──────── Provided entries

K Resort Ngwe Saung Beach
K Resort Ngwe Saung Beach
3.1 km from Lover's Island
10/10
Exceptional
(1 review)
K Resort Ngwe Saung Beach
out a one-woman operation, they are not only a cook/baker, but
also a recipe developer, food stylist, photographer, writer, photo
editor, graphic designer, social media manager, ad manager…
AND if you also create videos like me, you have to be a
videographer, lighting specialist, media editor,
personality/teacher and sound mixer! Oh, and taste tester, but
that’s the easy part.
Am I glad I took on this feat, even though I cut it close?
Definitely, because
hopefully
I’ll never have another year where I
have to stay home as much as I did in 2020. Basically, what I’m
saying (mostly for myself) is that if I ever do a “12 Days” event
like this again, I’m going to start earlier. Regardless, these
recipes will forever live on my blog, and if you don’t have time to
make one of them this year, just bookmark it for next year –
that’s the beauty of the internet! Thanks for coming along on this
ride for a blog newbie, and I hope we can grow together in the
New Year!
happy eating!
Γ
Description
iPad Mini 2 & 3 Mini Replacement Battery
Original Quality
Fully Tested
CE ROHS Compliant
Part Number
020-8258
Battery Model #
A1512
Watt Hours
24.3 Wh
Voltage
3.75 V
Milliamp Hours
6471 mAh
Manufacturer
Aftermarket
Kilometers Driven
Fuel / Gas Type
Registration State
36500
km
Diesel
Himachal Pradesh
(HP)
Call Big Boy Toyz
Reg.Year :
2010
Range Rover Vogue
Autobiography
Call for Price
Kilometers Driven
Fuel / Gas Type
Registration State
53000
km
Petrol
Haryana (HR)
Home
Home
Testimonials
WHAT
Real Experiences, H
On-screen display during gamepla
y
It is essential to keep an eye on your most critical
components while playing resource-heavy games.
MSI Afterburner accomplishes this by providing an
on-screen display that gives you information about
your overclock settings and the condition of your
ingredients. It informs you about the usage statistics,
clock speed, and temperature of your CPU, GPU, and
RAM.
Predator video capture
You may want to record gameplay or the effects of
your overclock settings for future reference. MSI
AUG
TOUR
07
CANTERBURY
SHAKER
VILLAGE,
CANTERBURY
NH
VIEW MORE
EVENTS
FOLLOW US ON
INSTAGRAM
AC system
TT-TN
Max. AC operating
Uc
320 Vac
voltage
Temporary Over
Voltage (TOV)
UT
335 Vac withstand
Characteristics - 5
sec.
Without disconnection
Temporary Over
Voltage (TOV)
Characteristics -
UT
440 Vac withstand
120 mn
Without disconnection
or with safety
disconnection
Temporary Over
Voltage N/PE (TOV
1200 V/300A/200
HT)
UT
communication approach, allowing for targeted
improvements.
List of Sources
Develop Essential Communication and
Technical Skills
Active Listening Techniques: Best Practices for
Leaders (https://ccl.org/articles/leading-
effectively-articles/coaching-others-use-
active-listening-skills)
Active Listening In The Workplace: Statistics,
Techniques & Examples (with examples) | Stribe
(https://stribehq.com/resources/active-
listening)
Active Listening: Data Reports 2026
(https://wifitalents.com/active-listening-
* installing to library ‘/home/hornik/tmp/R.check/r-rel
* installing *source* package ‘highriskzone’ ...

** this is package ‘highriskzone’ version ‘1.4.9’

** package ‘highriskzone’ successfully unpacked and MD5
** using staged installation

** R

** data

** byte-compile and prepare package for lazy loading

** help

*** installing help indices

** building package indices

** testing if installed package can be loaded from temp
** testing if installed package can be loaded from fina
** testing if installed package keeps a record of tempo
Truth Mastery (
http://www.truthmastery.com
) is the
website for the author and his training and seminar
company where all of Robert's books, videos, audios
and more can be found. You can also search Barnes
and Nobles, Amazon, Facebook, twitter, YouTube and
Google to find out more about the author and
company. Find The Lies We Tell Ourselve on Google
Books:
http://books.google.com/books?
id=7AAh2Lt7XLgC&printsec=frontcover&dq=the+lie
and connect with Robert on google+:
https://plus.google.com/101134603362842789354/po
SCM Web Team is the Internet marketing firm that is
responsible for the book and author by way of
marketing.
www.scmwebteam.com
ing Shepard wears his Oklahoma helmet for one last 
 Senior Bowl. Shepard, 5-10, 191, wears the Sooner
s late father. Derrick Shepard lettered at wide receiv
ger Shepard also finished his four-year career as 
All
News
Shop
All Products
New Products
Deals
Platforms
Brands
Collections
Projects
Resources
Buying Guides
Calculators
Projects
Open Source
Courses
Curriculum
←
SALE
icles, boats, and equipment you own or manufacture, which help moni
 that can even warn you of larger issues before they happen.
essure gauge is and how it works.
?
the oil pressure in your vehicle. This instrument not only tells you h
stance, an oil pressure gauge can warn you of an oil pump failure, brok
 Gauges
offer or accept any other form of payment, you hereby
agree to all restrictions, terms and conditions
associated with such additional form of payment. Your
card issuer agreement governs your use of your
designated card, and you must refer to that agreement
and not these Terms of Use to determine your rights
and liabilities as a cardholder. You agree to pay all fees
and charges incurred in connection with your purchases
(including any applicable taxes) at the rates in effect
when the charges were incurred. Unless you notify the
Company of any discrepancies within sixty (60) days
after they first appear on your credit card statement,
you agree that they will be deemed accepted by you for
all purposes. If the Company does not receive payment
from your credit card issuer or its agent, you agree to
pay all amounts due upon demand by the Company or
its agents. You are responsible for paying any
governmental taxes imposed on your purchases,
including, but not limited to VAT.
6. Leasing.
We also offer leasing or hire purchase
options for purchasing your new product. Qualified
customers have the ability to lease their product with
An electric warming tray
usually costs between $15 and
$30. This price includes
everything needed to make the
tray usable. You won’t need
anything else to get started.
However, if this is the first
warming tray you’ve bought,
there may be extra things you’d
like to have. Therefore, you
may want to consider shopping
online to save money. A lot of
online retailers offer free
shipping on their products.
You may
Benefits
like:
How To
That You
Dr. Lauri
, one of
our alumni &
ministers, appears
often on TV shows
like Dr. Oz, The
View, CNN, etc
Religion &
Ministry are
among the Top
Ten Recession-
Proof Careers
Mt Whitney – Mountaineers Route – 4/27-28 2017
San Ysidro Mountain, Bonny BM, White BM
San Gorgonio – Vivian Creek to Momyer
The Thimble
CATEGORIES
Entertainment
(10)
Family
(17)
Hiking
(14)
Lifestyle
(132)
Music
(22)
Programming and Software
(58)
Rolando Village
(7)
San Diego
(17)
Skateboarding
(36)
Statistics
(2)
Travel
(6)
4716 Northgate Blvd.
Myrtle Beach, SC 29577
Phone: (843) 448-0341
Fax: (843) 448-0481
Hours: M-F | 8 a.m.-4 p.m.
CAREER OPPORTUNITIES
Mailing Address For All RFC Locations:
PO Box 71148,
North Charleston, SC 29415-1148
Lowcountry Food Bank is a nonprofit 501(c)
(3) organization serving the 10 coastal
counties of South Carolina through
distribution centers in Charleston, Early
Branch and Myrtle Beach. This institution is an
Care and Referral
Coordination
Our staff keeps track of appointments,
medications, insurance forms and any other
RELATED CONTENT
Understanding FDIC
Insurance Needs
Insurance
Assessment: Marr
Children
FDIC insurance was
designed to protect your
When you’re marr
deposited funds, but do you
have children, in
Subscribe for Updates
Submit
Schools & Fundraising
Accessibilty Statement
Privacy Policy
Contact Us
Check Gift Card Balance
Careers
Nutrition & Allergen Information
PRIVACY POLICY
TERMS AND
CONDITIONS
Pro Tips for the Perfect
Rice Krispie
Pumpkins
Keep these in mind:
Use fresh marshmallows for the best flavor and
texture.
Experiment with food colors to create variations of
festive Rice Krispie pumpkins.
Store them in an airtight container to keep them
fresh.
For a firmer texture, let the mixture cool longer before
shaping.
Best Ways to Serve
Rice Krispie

────────────────

▶ **Problem requirements**: What you give back should match the entries above exactly.

▶ **Solution to the problem**:
K Resort Ngwe Saung Beach
K Resort Ngwe Saung Beach
3.1 km from Lover's Island
10/10
Exceptional
(1 review)
K Resort Ngwe Saung Beach
out a one-woman operation, they are not only a cook/baker, but
also a recipe developer, food stylist, photographer, writer, photo
editor, graphic designer, social media manager, ad manager…
AND if you also create videos like me, you have to be a
videographer, lighting specialist, media editor,
personality/teacher and sound mixer! Oh, and taste tester, but
that’s the easy part.
Am I glad I took on this feat, even though I cut it close?
Definitely, because
hopefully
I’ll never have another year where I
have to stay home as much as I did in 2020. Basically, what I’m
saying (mostly for myself) is that if I ever do a “12 Days” event
like this again, I’m going to start earlier. Regardless, these
recipes will forever live on my blog, and if you don’t have time to
make one of them this year, just bookmark it for next year –
that’s the beauty of the internet! Thanks for coming along on this
ride for a blog newbie, and I hope we can grow together in the
New Year!
happy eating!
Γ
Description
iPad Mini 2 & 3 Mini Replacement Battery
Original Quality
Fully Tested
CE ROHS Compliant
Part Number
020-8258
Battery Model #
A1512
Watt Hours
24.3 Wh
Voltage
3.75 V
Milliamp Hours
6471 mAh
Manufacturer
Aftermarket
Kilometers Driven
Fuel / Gas Type
Registration State
36500
km
Diesel
Himachal Pradesh
(HP)
Call Big Boy Toyz
Reg.Year :
2010
Range Rover Vogue
Autobiography
Call for Price
Kilometers Driven
Fuel / Gas Type
Registration State
53000
km
Petrol
Haryana (HR)
Home
Home
Testimonials
WHAT
Real Experiences, H
On-screen display during gamepla
y
It is essential to keep an eye on your most critical
components while playing resource-heavy games.
MSI Afterburner accomplishes this by providing an
on-screen display that gives you information about
your overclock settings and the condition of your
ingredients. It informs you about the usage statistics,
clock speed, and temperature of your CPU, GPU, and
RAM.
Predator video capture
You may want to record gameplay or the effects of
your overclock settings for future reference. MSI
AUG
TOUR
07
CANTERBURY
SHAKER
VILLAGE,
CANTERBURY
NH
VIEW MORE
EVENTS
FOLLOW US ON
INSTAGRAM
AC system
TT-TN
Max. AC operating
Uc
320 Vac
voltage
Temporary Over
Voltage (TOV)
UT
335 Vac withstand
Characteristics - 5
sec.
Without disconnection
Temporary Over
Voltage (TOV)
Characteristics -
UT
440 Vac withstand
120 mn
Without disconnection
or with safety
disconnection
Temporary Over
Voltage N/PE (TOV
1200 V/300A/200
HT)
UT
communication approach, allowing for targeted
improvements.
List of Sources
Develop Essential Communication and
Technical Skills
Active Listening Techniques: Best Practices for
Leaders (https://ccl.org/articles/leading-
effectively-articles/coaching-others-use-
active-listening-skills)
Active Listening In The Workplace: Statistics,
Techniques & Examples (with examples) | Stribe
(https://stribehq.com/resources/active-
listening)
Active Listening: Data Reports 2026
(https://wifitalents.com/active-listening-
* installing to library ‘/home/hornik/tmp/R.check/r-rel
* installing *source* package ‘highriskzone’ ...

** this is package ‘highriskzone’ version ‘1.4.9’

** package ‘highriskzone’ successfully unpacked and MD5
** using staged installation

** R

** data

** byte-compile and prepare package for lazy loading

** help

*** installing help indices

** building package indices

** testing if installed package can be loaded from temp
** testing if installed package can be loaded from fina
** testing if installed package keeps a record of tempo
Truth Mastery (
http://www.truthmastery.com
) is the
website for the author and his training and seminar
company where all of Robert's books, videos, audios
and more can be found. You can also search Barnes
and Nobles, Amazon, Facebook, twitter, YouTube and
Google to find out more about the author and
company. Find The Lies We Tell Ourselve on Google
Books:
http://books.google.com/books?
id=7AAh2Lt7XLgC&printsec=frontcover&dq=the+lie
and connect with Robert on google+:
https://plus.google.com/101134603362842789354/po
SCM Web Team is the Internet marketing firm that is
responsible for the book and author by way of
marketing.
www.scmwebteam.com
ing Shepard wears his Oklahoma helmet for one last 
 Senior Bowl. Shepard, 5-10, 191, wears the Sooner
s late father. Derrick Shepard lettered at wide receiv
ger Shepard also finished his four-year career as 
All
News
Shop
All Products
New Products
Deals
Platforms
Brands
Collections
Projects
Resources
Buying Guides
Calculators
Projects
Open Source
Courses
Curriculum
←
SALE
icles, boats, and equipment you own or manufacture, which help moni
 that can even warn you of larger issues before they happen.
essure gauge is and how it works.
?
the oil pressure in your vehicle. This instrument not only tells you h
stance, an oil pressure gauge can warn you of an oil pump failure, brok
 Gauges
offer or accept any other form of payment, you hereby
agree to all restrictions, terms and conditions
associated with such additional form of payment. Your
card issuer agreement governs your use of your
designated card, and you must refer to that agreement
and not these Terms of Use to determine your rights
and liabilities as a cardholder. You agree to pay all fees
and charges incurred in connection with your purchases
(including any applicable taxes) at the rates in effect
when the charges were incurred. Unless you notify the
Company of any discrepancies within sixty (60) days
after they first appear on your credit card statement,
you agree that they will be deemed accepted by you for
all purposes. If the Company does not receive payment
from your credit card issuer or its agent, you agree to
pay all amounts due upon demand by the Company or
its agents. You are responsible for paying any
governmental taxes imposed on your purchases,
including, but not limited to VAT.
6. Leasing.
We also offer leasing or hire purchase
options for purchasing your new product. Qualified
customers have the ability to lease their product with
An electric warming tray
usually costs between $15 and
$30. This price includes
everything needed to make the
tray usable. You won’t need
anything else to get started.
However, if this is the first
warming tray you’ve bought,
there may be extra things you’d
like to have. Therefore, you
may want to consider shopping
online to save money. A lot of
online retailers offer free
shipping on their products.
You may
Benefits
like:
How To
That You
Dr. Lauri
, one of
our alumni &
ministers, appears
often on TV shows
like Dr. Oz, The
View, CNN, etc
Religion &
Ministry are
among the Top
Ten Recession-
Proof Careers
Mt Whitney – Mountaineers Route – 4/27-28 2017
San Ysidro Mountain, Bonny BM, White BM
San Gorgonio – Vivian Creek to Momyer
The Thimble
CATEGORIES
Entertainment
(10)
Family
(17)
Hiking
(14)
Lifestyle
(132)
Music
(22)
Programming and Software
(58)
Rolando Village
(7)
San Diego
(17)
Skateboarding
(36)
Statistics
(2)
Travel
(6)
4716 Northgate Blvd.
Myrtle Beach, SC 29577
Phone: (843) 448-0341
Fax: (843) 448-0481
Hours: M-F | 8 a.m.-4 p.m.
CAREER OPPORTUNITIES
Mailing Address For All RFC Locations:
PO Box 71148,
North Charleston, SC 29415-1148
Lowcountry Food Bank is a nonprofit 501(c)
(3) organization serving the 10 coastal
counties of South Carolina through
distribution centers in Charleston, Early
Branch and Myrtle Beach. This institution is an
Care and Referral
Coordination
Our staff keeps track of appointments,
medications, insurance forms and any other
RELATED CONTENT
Understanding FDIC
Insurance Needs
Insurance
Assessment: Marr
Children
FDIC insurance was
designed to protect your
When you’re marr
deposited funds, but do you
have children, in
Subscribe for Updates
Submit
Schools & Fundraising
Accessibilty Statement
Privacy Policy
Contact Us
Check Gift Card Balance
Careers
Nutrition & Allergen Information
PRIVACY POLICY
TERMS AND
CONDITIONS
Pro Tips for the Perfect
Rice Krispie
Pumpkins
Keep these in mind:
Use fresh marshmallows for the best flavor and
texture.
Experiment with food colors to create variations of
festive Rice Krispie pumpkins.
Store them in an airtight container to keep them
fresh.
For a firmer texture, let the mixture cool longer before
shaping.
Best Ways to Serve
Rice Krispie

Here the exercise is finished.